— START SUPPLIED TEXT —

There is also the matter of the spirit in which this program is being promoted.

That approach, Allswede acknowledges, sometimes raises issues with the constitutional right of being presumed innocent until proven guilty.

“That was in the days of our founding fathers when the worst thing that could happen to you was your horse was stolen,” he said. “We were willing to give up a few horses in order to prevent innocent people from going to jail. But in the era of bio terrorism, when you could lose a city, the threshold has changed.”

This is the new justification for government snooping and bureaucratic empire building: with the existence of WMD, the stakes are so high that safeguarding the rights of individuals (life, liberty, and property are contemptuously dismissed as “a few horses”) is secondary. This is a dangerous idea.

— END SUPPLIED TEXT —

In the text on the presumption of innocence, rewrite the paragraph beginning "This is the new justification" more briefly, keeping its main facts.

— START EXTRACTED INFORMATION —

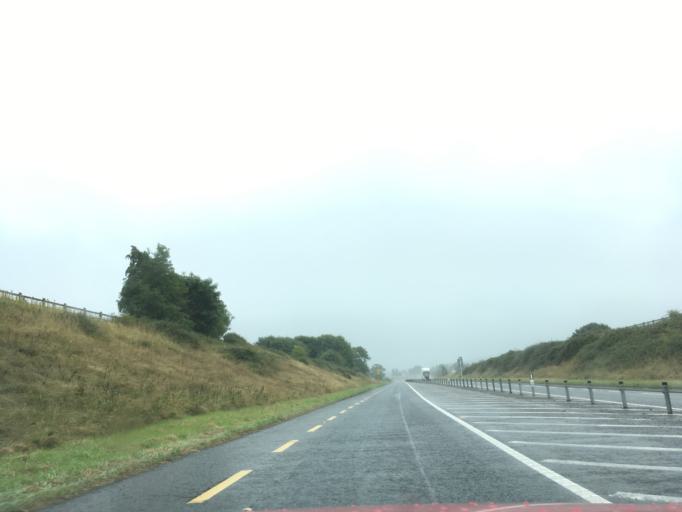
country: IE
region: Leinster
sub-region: Kilkenny
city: Piltown
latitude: 52.3530
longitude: -7.3408
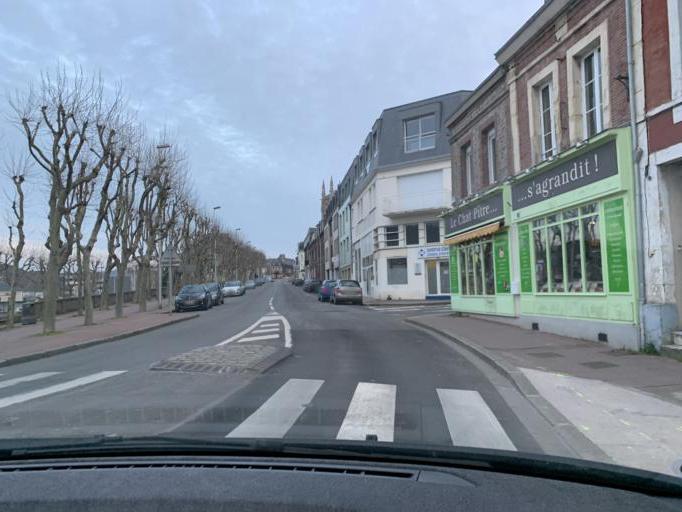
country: FR
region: Haute-Normandie
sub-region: Departement de la Seine-Maritime
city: Fecamp
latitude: 49.7592
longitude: 0.3732
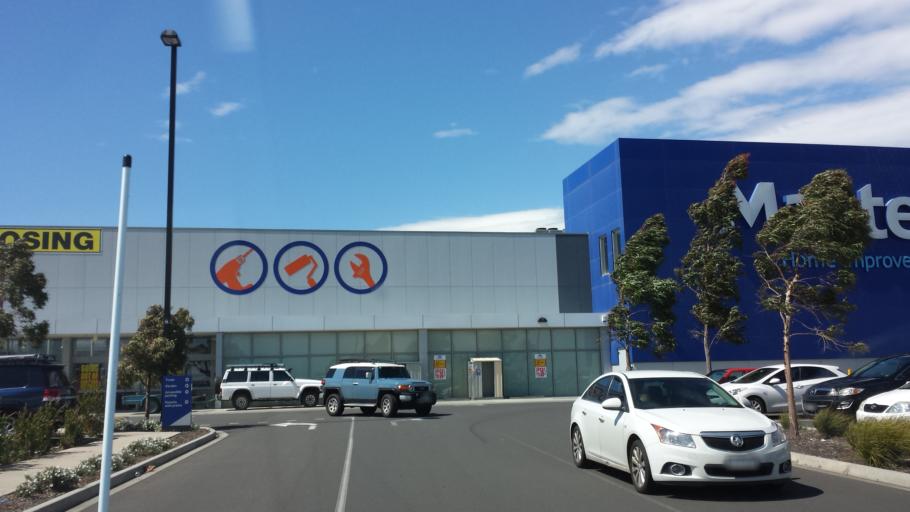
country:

— END EXTRACTED INFORMATION —

**PROBLEM SOLUTION:**
The new case for government snooping and bureaucratic empire building holds that WMD raise the stakes so high that individual rights (life, liberty and property, scorned as "a few horses") come second. This is a dangerous idea.